David Cody Lynch, 31, died of asphyxia due to physical restraint, according to the Oklahoma Medical Examiner, which ruled the death a homicide.
Lynch died April 3 after a Warner police officer stopped him for a traffic violation. He attacked the officer, according to law enforcement sources, even removing the officer's gun belt during the skirmish.
The autopsy noted scratches and bruises associated with the scuffle and noted that Lynch was handcuffed and leg-cuffed when he died, apparently while police were laying on top of him to restrain him.
Lynch was under "acute intoxication by methamphetamine" at the time of his death, as well as legally intoxicated on alcohol. He suffered abrasions, contusions, lacerations and hemorrhages in the head and neck, abrasions and contusions on the abdomen and legs and forearms. At the time of his death, he was suffering from hypertensive cardiovascular disease and had been shocked by a Taser device.
His blood-alcohol level was 0.12, almost twice the legal limit for driving. His blood also tested positive for 2.5 mug/mL of methamphetamine and 0.65 of amphetamine. Law enforcement sources say Lynch was still grabbing for the officer's gun after he was handcuffed.
In classifying the death as a homicide, the examiner was careful to mention that the actions of the police may have been justified.
The cause of death is asphyxia due to physical restraint. The combination of the decedent being in a prone position with police officers kneeling on top of him in an attempt to restrain him most likely cause a hypoxic event. Other significant conditions are acute methamphetamine intoxication, hypertensive cardiovascular disease and electric shock weapon discharge.
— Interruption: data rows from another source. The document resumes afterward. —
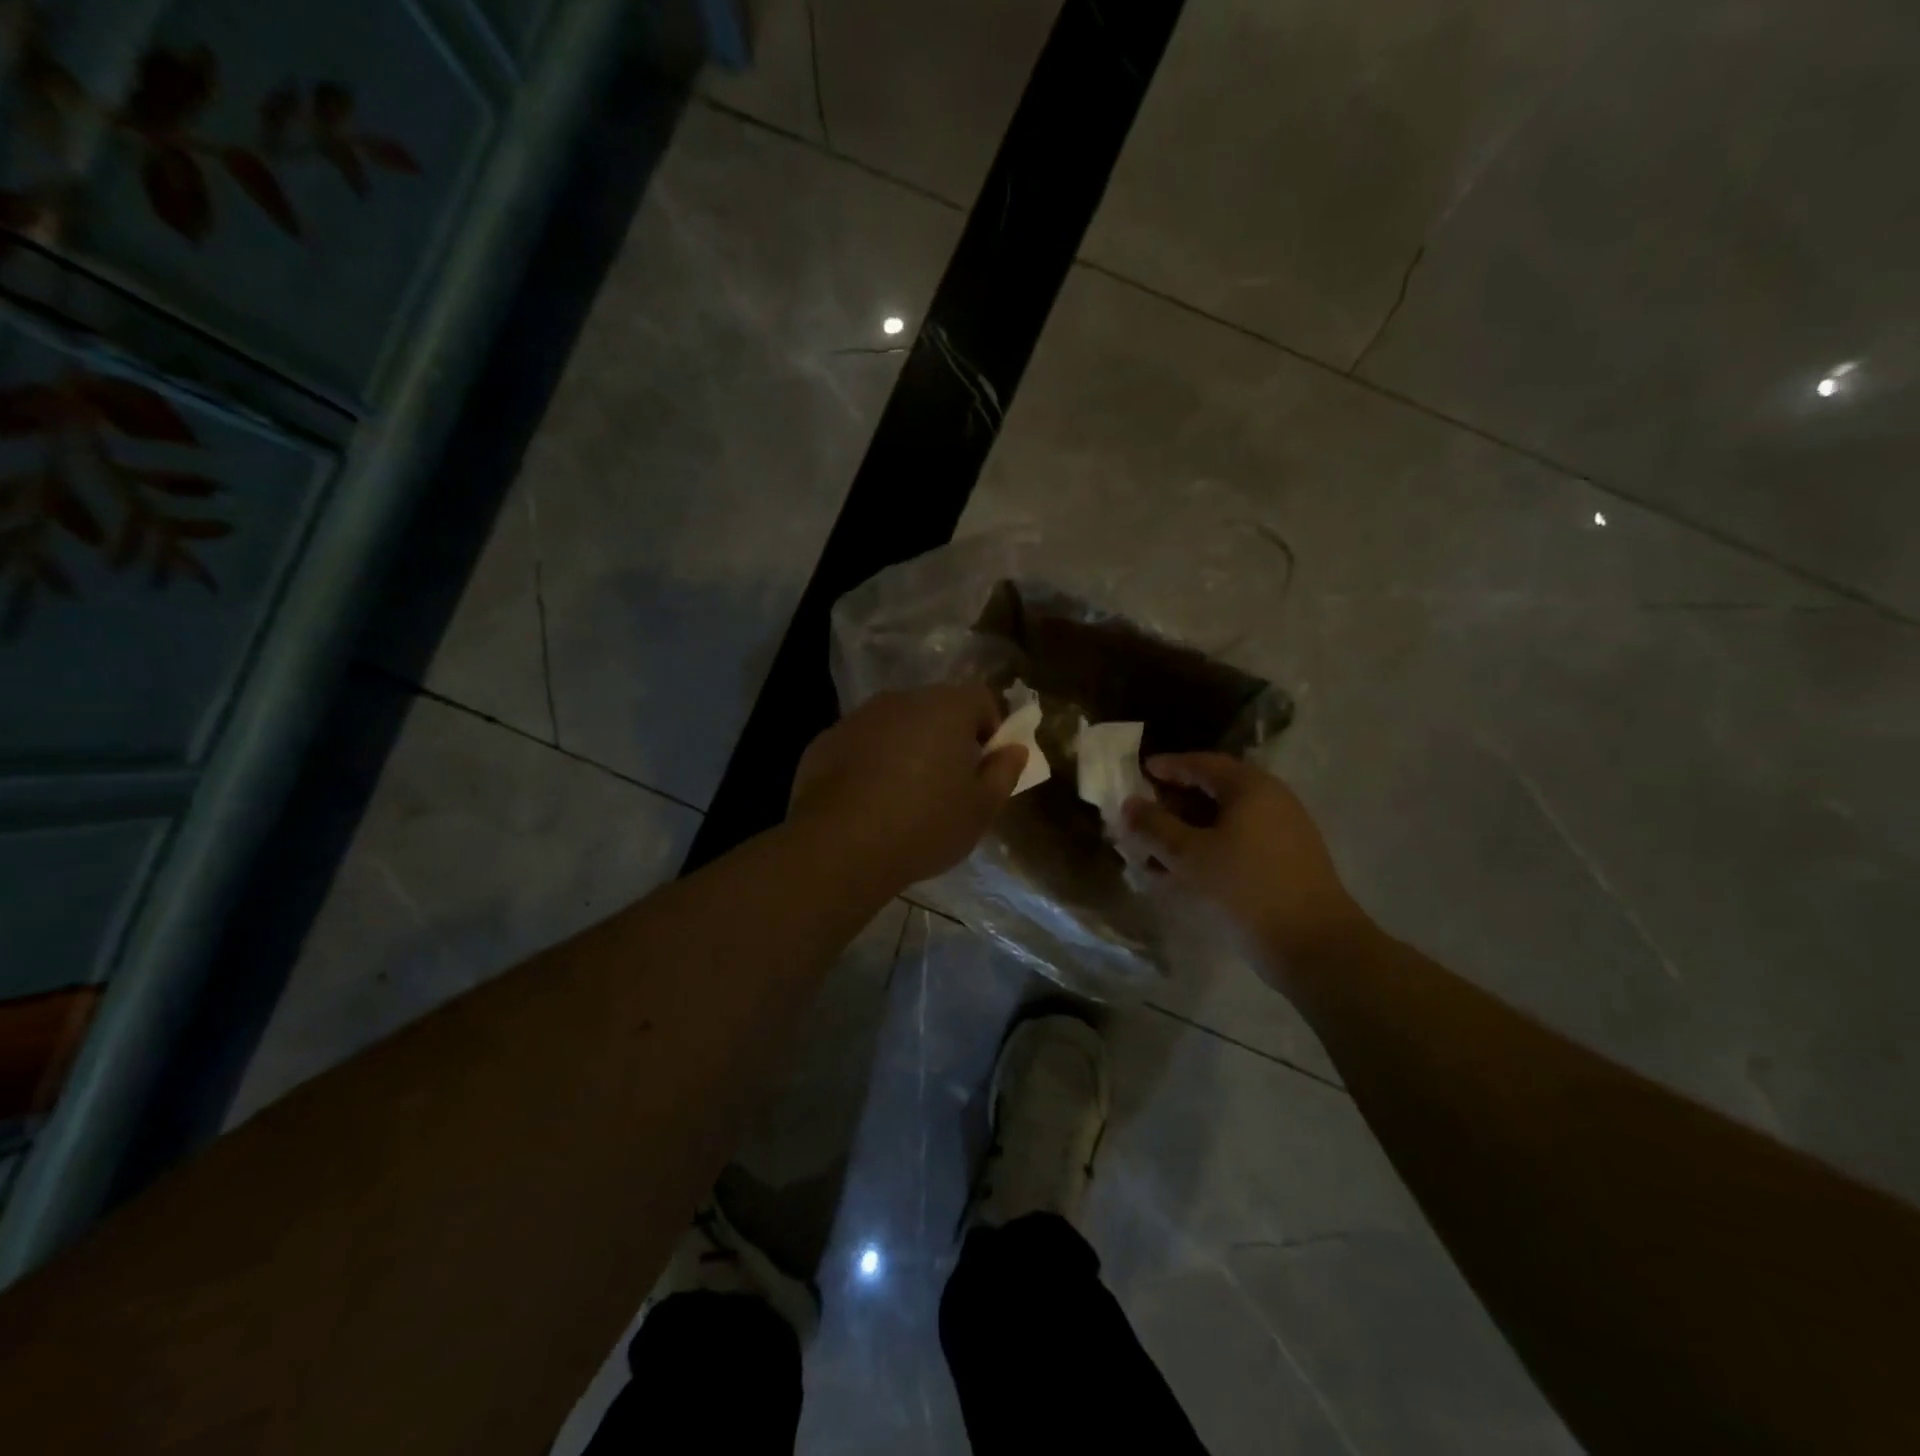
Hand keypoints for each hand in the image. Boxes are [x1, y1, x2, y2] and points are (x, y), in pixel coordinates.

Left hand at [789, 685, 1026, 887]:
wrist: (839, 847)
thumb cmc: (924, 825)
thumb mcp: (980, 809)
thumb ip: (1004, 772)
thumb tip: (1014, 749)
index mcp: (946, 708)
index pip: (981, 698)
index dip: (990, 728)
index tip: (984, 765)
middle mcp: (901, 699)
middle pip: (936, 708)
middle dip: (947, 737)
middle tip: (948, 783)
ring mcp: (858, 717)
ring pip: (896, 724)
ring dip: (907, 747)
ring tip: (904, 796)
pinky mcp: (825, 741)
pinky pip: (862, 743)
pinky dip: (870, 761)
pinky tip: (867, 801)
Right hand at [1122, 753, 1372, 986]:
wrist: (1315, 946)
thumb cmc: (1245, 888)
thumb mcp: (1188, 855)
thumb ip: (1154, 826)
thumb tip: (1130, 804)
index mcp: (1249, 787)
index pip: (1201, 763)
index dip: (1167, 766)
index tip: (1139, 772)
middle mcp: (1271, 800)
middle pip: (1213, 791)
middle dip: (1174, 804)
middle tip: (1142, 817)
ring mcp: (1283, 832)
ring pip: (1224, 822)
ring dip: (1187, 832)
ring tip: (1154, 853)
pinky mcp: (1286, 863)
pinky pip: (1237, 844)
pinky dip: (1208, 850)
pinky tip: (1183, 874)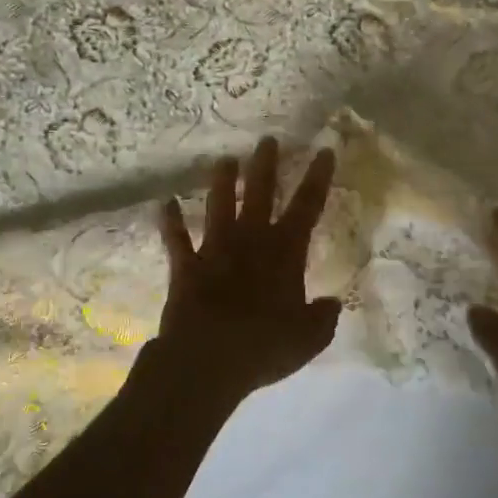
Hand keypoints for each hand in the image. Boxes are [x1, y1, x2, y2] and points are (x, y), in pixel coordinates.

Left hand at [152, 138, 341, 405]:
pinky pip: (176, 239)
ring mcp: (215, 249)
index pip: (308, 206)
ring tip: (224, 159)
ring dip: (222, 181)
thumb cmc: (264, 345)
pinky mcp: (186, 266)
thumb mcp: (308, 338)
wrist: (208, 359)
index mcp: (285, 251)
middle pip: (260, 192)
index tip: (324, 151)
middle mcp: (251, 240)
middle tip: (267, 139)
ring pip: (219, 205)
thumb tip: (333, 303)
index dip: (318, 177)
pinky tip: (164, 203)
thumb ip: (323, 318)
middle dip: (265, 164)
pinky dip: (170, 221)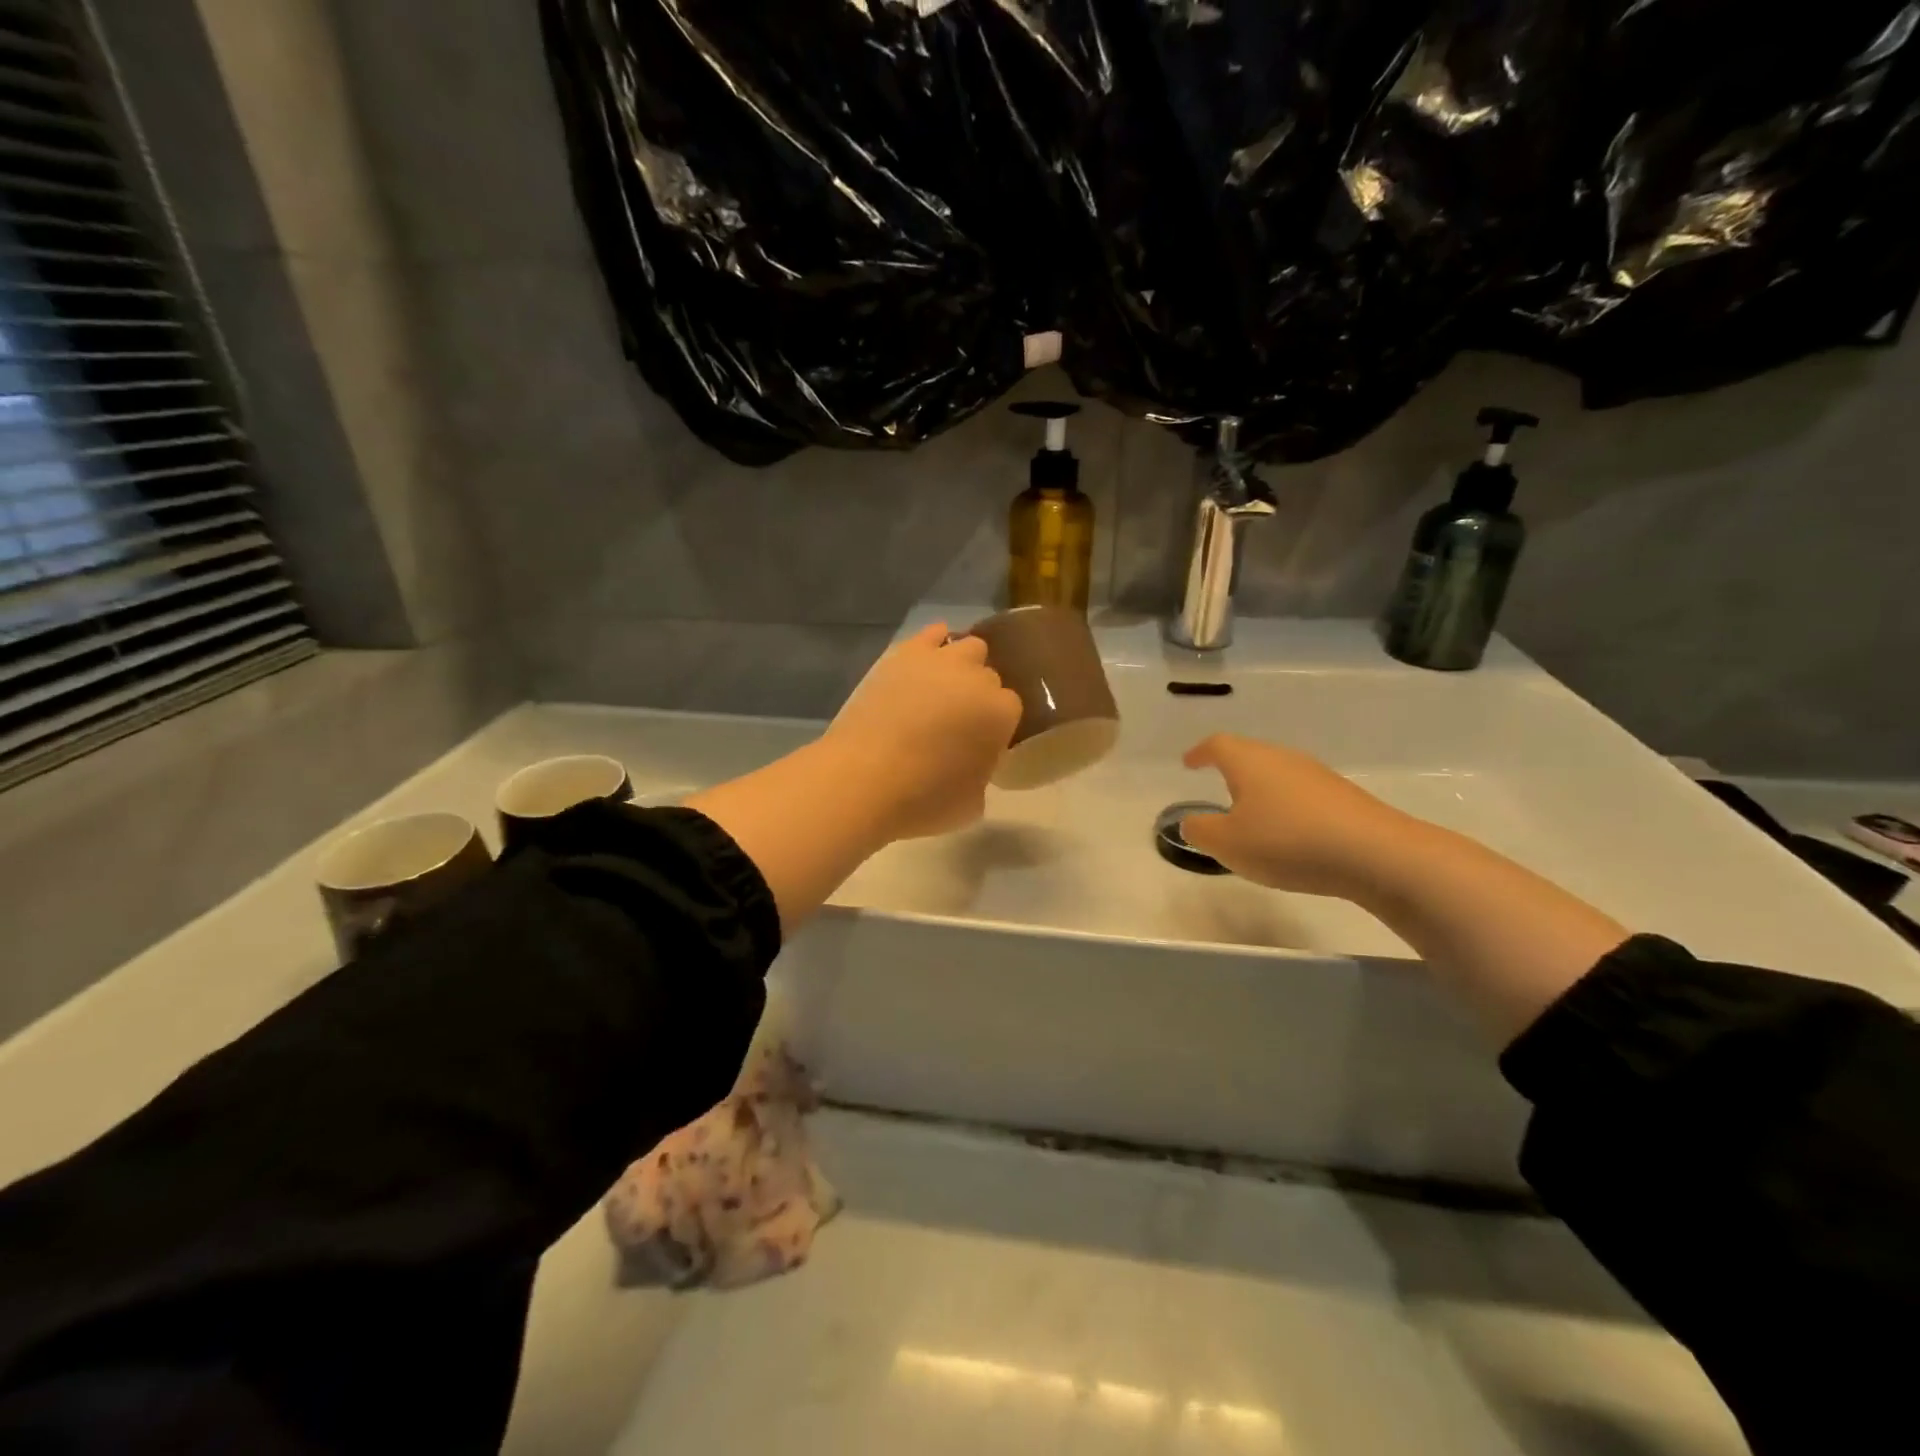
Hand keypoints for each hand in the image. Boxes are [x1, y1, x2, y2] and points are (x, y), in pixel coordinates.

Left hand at [823, 623, 1022, 839]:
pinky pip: (932, 633)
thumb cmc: (923, 800)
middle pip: (990, 677)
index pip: (1011, 709)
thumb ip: (983, 773)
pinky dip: (934, 644)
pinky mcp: (904, 653)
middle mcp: (978, 677)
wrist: (863, 778)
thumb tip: (973, 762)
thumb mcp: (972, 804)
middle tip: (958, 722)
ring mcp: (941, 660)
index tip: (979, 745)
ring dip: (963, 666)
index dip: (995, 728)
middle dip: (979, 696)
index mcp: (1002, 713)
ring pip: (969, 647)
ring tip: (943, 690)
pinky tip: (927, 662)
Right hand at [1179, 734, 1410, 897]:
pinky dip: (1287, 807)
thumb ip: (1200, 830)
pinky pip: (1302, 794)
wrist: (1376, 854)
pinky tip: (1290, 835)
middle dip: (1231, 770)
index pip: (1217, 745)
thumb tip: (1191, 821)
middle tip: (1218, 790)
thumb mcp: (1228, 843)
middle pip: (1250, 755)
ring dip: (1261, 791)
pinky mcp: (1344, 797)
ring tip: (1252, 817)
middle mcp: (1283, 758)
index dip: (1200, 753)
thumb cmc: (1287, 842)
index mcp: (1249, 762)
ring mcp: (1317, 775)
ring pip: (1278, 774)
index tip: (1188, 763)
The manner of death is classified as homicide. According to the National Association of Medical Examiners Guidelines, "Deaths due to positional restraint induced by law enforcement personnel or to choke holds or other measures to subdue may be classified as Homicide. In such cases, there may not be intent to kill, but the death results from one or more intentional, volitional, potentially harmful acts directed at the decedent..."
You can read the autopsy here. (4mb PDF file) Warning: Graphic content.
District Attorney Orvil Loge says he is looking into the death still and hasn't made a decision on whether any prosecution is warranted.
"There's going to be additional investigation," he said. "I will make a decision in the next 30 days."